Photosynthesis basically means 6 CO2 + 6 H2O --> C6H12O6 + 6 O2
Combustion/decomposition means the reversal... C6H12O6 + 6 O2 --> 6 CO2 + 6 H2O
Sequestering carbon dioxide is only temporary. However, the trees' reduction reaction provides us animals with that sugar and oxygen to burn. Without sugar and oxygen, practically all animals on earth would die. The trick to staying ahead of the curve for us now is to sequester more carbon and oxygen than nature can provide (for less money than it costs to dig for oil)... because it just so happens that we are pretty much consuming all the carbon and oxygen that farming plus living plants can supply, plus the fossil oil sequestered over millions of years.
Will grass be enough? No... neither the rainforest nor the algae in the ocean will be enough to offset the human over-population. We are burning far too much, far too fast for plants to keep up (naturally).

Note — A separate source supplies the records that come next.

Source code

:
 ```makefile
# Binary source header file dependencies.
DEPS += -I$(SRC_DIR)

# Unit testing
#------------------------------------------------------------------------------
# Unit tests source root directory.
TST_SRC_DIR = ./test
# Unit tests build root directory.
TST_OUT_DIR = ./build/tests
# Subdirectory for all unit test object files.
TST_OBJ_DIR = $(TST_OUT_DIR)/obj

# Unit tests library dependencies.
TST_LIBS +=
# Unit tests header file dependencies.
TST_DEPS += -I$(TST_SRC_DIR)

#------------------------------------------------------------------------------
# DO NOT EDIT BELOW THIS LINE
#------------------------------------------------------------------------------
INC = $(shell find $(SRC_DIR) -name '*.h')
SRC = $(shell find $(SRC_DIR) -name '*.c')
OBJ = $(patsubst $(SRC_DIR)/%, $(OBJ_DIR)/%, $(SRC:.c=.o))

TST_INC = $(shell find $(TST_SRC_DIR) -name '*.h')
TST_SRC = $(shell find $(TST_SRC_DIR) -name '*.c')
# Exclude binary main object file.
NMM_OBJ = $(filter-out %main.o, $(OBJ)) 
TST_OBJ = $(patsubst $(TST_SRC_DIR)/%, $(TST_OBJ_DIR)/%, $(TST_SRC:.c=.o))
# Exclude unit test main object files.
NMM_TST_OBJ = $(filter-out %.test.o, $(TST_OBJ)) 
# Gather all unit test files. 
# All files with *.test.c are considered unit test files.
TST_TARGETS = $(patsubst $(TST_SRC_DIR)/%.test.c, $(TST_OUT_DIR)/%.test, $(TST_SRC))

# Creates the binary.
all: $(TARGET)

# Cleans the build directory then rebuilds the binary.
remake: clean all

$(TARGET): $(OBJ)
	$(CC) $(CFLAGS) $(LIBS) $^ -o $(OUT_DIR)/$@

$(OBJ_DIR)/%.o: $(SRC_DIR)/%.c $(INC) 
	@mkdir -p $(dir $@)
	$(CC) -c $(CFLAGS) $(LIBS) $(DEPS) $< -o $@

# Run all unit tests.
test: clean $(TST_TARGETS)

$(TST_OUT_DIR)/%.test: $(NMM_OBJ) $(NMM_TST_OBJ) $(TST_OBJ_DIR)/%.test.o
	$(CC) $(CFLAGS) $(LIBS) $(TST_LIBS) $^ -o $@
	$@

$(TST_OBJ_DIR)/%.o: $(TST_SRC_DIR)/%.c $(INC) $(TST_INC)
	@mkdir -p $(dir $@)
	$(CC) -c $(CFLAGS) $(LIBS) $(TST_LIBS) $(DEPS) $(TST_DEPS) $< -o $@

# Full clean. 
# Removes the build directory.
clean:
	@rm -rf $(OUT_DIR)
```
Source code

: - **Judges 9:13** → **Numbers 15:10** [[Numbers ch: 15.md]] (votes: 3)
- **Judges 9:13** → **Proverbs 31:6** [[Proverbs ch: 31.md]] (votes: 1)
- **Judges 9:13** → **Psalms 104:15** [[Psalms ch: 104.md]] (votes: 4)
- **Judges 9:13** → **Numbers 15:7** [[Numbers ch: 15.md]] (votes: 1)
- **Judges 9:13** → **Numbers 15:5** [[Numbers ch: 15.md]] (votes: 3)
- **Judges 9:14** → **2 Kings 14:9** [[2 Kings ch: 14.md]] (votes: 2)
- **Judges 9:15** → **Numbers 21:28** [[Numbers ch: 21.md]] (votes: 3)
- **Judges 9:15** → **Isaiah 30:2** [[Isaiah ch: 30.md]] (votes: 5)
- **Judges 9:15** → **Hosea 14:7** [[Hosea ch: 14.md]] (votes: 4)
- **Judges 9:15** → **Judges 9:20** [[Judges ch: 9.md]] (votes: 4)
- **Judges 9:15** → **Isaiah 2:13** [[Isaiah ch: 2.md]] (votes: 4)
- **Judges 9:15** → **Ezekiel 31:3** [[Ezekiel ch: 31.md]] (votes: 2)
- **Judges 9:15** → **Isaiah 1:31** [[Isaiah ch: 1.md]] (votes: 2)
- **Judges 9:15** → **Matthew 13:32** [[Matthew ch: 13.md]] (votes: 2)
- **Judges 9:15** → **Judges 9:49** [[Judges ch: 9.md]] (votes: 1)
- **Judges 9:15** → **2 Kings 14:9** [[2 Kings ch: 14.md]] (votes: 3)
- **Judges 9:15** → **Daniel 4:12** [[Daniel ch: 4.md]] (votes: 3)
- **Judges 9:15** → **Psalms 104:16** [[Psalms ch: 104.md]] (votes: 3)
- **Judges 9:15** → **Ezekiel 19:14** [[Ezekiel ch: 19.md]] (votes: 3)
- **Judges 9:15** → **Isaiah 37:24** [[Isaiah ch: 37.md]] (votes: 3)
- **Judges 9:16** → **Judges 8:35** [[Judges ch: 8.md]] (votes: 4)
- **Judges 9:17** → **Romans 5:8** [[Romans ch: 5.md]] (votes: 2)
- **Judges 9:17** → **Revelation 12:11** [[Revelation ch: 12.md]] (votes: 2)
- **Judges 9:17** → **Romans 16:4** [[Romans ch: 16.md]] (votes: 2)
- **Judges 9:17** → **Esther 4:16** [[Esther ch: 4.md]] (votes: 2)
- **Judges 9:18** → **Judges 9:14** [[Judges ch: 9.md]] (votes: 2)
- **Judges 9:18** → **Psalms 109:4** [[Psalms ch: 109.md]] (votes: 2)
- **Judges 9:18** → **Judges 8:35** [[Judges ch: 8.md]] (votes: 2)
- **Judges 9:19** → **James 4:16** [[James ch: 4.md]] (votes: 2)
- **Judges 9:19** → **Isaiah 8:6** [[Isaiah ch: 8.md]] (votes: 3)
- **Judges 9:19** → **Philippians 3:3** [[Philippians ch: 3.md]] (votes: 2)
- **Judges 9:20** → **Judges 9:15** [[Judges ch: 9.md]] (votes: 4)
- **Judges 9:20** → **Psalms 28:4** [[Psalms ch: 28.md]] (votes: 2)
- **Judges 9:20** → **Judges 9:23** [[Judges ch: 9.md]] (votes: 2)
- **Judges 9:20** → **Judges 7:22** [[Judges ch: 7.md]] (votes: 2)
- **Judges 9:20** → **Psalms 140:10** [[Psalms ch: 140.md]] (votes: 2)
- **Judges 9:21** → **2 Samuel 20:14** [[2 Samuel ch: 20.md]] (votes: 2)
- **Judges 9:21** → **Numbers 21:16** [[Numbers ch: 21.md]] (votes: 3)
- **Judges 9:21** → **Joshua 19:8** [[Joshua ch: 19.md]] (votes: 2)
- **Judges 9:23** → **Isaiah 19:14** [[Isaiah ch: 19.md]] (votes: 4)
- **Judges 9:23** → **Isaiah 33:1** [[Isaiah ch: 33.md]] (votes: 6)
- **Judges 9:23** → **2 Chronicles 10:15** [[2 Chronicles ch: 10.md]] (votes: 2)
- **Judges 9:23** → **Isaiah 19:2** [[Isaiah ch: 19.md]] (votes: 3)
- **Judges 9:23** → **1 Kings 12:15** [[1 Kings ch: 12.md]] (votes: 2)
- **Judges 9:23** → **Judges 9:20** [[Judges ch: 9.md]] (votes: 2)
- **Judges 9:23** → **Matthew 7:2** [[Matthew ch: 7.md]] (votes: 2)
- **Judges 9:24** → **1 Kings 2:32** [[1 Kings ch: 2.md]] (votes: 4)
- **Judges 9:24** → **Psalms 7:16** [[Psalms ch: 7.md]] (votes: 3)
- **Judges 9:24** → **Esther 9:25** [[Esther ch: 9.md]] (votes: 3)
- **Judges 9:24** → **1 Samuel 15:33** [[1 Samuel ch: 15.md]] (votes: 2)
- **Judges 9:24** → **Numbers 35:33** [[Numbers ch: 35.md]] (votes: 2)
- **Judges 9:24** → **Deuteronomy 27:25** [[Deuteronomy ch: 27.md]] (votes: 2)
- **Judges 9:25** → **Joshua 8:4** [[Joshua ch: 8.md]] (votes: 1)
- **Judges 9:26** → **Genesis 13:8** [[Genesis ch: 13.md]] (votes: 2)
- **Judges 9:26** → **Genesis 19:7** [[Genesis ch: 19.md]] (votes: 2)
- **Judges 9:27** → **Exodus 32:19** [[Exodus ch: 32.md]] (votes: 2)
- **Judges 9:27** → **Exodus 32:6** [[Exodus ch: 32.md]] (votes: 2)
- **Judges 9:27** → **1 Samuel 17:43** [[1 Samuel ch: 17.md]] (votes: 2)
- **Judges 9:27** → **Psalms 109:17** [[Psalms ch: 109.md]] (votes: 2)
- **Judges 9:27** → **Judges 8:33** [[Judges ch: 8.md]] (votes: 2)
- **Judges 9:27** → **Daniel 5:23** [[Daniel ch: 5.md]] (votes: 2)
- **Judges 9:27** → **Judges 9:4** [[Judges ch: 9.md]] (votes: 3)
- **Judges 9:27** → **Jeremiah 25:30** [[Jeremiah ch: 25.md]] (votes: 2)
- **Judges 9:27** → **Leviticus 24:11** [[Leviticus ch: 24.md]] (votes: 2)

But to more directly answer the question, a 650-square-foot area of grass produces enough oxygen to sustain an average human adult's needs, whereas rainforests actually consume about the same amount of oxygen as it produces. Even though the rainforest has the highest rate of photosynthesis per unit area... it is primarily consumed (in balance) with the decomposition by the animals and microorganisms that live in it.
Or if you compare grassland to a regular forest, another way of conceiveing this is to say that a field of grass will generate more mass per year than a forest of equivalent area.
What about oceans? Well, they cover 71% of the earth and the estimated O2 production is between 50% and 85% (in the atmosphere). Since the ocean is basically able to provide about the same amount of O2 as land (plus the requirement of the sea animals), then you really do have O2 production from the ocean.
So let's just compare the star players, grass and phytoplankton. Well, phytoplankton are kind of difficult to grow in a lab and corn or wheat could be considered grass. So let's actually consider other kinds of algae and grain instead.
Without going too far in depth, some companies are claiming to be able to produce over 8 million gallons (or about 60 million pounds) of oil per acre from algae. That's a total slam dunk in the face of grass... even if they are just bragging (by a factor of 1,000). Algae fuel is the reason that bioreactors are "all the rage" right now (a veritable green gold rush), and companies are cropping up everywhere. Of course, genetic engineering has something to do with the numbers... but even if you compare algae with (genetically engineered) corn or canola, you are talking about a measly 150 gallons per acre give or take 20%. And corn definitely produces more weight (5 tons of seed plus another say 5 tons of cobs and stalks) than wheat (about 1.5 tons of seed, and about 1.1 tons of straw) per acre.